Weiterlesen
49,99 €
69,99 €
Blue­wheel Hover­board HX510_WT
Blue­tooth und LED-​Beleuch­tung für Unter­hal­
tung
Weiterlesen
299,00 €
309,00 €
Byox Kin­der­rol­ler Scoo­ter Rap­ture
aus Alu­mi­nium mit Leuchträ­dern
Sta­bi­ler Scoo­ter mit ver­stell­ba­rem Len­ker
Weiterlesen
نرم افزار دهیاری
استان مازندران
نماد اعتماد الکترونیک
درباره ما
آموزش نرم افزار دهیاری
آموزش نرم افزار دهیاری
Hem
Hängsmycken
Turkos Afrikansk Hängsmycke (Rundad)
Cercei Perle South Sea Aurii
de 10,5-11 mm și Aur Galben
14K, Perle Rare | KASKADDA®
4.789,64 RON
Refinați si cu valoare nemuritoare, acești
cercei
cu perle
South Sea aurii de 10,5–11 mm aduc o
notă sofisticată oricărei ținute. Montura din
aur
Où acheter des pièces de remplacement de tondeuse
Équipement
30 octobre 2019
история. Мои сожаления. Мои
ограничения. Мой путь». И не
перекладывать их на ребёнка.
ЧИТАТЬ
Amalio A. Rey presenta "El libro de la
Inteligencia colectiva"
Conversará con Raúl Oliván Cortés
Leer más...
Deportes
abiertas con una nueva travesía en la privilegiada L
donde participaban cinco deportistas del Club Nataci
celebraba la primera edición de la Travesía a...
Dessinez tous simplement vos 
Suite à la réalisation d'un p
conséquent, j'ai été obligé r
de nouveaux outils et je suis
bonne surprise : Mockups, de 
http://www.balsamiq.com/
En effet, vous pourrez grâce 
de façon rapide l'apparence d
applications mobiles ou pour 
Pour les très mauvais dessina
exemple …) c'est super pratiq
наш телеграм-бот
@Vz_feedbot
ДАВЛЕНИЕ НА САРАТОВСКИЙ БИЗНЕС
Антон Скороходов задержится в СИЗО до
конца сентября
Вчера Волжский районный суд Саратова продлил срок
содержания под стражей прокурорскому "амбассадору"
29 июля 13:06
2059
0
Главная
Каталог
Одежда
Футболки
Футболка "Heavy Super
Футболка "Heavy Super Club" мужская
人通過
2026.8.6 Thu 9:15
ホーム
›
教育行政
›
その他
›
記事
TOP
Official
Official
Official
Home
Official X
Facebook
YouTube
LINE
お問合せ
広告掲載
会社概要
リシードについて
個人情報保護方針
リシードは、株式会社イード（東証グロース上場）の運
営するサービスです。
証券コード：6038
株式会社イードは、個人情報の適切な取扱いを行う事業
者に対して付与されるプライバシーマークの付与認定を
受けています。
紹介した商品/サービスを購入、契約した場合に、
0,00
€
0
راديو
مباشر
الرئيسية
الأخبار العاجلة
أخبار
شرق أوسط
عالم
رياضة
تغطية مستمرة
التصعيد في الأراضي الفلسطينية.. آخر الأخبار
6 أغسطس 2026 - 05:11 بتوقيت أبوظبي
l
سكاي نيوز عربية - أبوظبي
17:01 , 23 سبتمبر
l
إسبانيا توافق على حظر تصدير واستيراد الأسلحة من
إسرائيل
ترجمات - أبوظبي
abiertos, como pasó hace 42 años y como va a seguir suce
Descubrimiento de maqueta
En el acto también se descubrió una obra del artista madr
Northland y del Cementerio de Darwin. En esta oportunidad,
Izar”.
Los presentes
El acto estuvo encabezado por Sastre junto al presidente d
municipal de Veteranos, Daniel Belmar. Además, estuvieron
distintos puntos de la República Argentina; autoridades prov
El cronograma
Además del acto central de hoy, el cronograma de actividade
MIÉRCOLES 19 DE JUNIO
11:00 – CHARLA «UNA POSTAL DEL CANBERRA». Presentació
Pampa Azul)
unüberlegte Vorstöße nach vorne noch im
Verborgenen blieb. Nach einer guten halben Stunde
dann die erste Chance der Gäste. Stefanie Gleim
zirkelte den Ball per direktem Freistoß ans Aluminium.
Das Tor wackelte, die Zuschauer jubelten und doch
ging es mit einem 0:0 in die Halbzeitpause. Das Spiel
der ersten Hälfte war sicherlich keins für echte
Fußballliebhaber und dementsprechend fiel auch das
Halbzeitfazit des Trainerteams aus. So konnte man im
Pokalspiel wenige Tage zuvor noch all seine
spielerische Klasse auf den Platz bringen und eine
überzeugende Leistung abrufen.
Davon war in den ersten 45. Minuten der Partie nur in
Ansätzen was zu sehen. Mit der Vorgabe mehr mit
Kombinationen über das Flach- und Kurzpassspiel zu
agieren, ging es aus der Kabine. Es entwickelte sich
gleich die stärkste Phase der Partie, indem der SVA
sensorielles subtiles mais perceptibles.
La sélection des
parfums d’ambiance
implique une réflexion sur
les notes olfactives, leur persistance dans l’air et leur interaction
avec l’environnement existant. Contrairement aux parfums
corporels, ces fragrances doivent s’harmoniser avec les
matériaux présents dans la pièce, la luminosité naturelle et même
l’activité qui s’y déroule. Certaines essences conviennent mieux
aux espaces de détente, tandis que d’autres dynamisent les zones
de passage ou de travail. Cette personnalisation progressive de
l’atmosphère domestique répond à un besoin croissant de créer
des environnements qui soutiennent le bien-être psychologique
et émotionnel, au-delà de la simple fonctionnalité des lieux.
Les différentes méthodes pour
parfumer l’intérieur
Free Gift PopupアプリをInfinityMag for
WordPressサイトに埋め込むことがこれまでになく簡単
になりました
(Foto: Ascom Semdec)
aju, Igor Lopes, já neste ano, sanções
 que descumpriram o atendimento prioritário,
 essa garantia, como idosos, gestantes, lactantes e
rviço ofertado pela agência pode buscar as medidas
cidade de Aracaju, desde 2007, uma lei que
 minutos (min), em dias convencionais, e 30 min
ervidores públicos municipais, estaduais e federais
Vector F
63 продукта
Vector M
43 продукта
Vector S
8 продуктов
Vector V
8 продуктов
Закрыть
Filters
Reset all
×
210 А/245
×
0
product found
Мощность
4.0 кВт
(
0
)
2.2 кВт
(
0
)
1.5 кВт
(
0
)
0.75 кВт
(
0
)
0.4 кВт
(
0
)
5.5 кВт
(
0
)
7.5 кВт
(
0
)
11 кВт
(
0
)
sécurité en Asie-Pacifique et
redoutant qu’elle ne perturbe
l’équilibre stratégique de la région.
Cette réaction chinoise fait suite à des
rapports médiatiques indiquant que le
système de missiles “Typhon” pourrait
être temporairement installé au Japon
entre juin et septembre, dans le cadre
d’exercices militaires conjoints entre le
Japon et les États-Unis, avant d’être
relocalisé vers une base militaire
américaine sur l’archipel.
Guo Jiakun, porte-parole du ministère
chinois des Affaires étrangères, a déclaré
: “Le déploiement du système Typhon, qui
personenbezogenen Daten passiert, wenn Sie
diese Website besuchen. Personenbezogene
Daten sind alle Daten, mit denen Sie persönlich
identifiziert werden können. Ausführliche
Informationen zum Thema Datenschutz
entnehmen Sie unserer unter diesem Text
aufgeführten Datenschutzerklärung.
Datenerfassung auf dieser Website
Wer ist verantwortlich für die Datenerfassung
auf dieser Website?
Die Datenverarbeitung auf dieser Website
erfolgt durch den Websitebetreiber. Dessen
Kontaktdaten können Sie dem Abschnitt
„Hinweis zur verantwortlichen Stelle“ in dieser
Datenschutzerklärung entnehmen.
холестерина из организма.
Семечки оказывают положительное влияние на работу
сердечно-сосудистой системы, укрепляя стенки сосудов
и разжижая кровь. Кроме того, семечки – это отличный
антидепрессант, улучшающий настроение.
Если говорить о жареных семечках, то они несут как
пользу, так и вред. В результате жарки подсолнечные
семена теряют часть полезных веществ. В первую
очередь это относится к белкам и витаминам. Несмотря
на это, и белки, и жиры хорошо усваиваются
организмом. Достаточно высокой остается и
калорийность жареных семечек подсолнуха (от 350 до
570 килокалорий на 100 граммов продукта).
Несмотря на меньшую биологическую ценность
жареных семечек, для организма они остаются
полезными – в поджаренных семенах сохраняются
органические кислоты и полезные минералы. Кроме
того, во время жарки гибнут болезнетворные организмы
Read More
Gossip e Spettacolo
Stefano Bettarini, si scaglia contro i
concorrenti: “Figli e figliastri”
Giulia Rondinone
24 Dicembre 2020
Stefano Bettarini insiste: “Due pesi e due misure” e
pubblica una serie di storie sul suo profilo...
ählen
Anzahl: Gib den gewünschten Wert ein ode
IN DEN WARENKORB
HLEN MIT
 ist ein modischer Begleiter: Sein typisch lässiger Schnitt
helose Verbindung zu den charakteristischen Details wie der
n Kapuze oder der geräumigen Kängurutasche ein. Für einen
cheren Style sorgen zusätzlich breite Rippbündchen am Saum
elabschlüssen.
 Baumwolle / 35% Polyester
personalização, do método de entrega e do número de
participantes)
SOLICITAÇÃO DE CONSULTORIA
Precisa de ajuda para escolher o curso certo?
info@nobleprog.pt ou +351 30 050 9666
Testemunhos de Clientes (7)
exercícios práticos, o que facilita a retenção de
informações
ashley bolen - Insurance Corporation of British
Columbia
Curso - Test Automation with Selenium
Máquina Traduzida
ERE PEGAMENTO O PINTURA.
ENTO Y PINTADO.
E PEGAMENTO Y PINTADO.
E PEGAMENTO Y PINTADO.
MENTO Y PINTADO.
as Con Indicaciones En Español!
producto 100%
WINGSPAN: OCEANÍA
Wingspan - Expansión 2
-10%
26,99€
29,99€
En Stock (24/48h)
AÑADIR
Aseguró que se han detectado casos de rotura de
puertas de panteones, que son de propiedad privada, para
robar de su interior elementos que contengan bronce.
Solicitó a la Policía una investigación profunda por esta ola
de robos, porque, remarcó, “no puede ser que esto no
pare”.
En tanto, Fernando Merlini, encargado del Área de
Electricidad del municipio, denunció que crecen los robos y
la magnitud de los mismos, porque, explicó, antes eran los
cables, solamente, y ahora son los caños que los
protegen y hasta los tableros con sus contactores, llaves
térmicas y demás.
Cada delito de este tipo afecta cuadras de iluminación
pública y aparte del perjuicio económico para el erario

## Required action
Render the material as a JSON list of strings, one string per line with blank lines left out, beginning at its first line and stopping after the line that contains "4.789,64 RON".

## Solution for this problem
[
  "Weiterlesen",
  "49,99 €",
  "69,99 €",
  "Blue­wheel Hover­board HX510_WT",
  "Blue­tooth und LED-​Beleuch­tung für Unter­hal­",
  "tung",
  "Weiterlesen",
  "299,00 €",
  "309,00 €",
  "Byox Kin­der­rol­ler Scoo­ter Rap­ture",
  "aus Alu­mi­nium mit Leuchträ­dern",
  "Sta­bi­ler Scoo­ter mit ver­stell­ba­rem Len­ker",
  "Weiterlesen",
  "نرم افزار دهیاری",
  "استان مازندران",
  "نماد اعتماد الکترونیک",
  "درباره ما",
  "آموزش نرم افزار دهیاری",
  "آموزش نرم افزار دهیاری",
  "Hem",
  "Hängsmycken",
  "Turkos Afrikansk Hängsmycke (Rundad)",
  "Cercei Perle South Sea Aurii",
  "de 10,5-11 mm și Aur Galben",
  "14K, Perle Rare | KASKADDA®",
  "4.789,64 RON"
]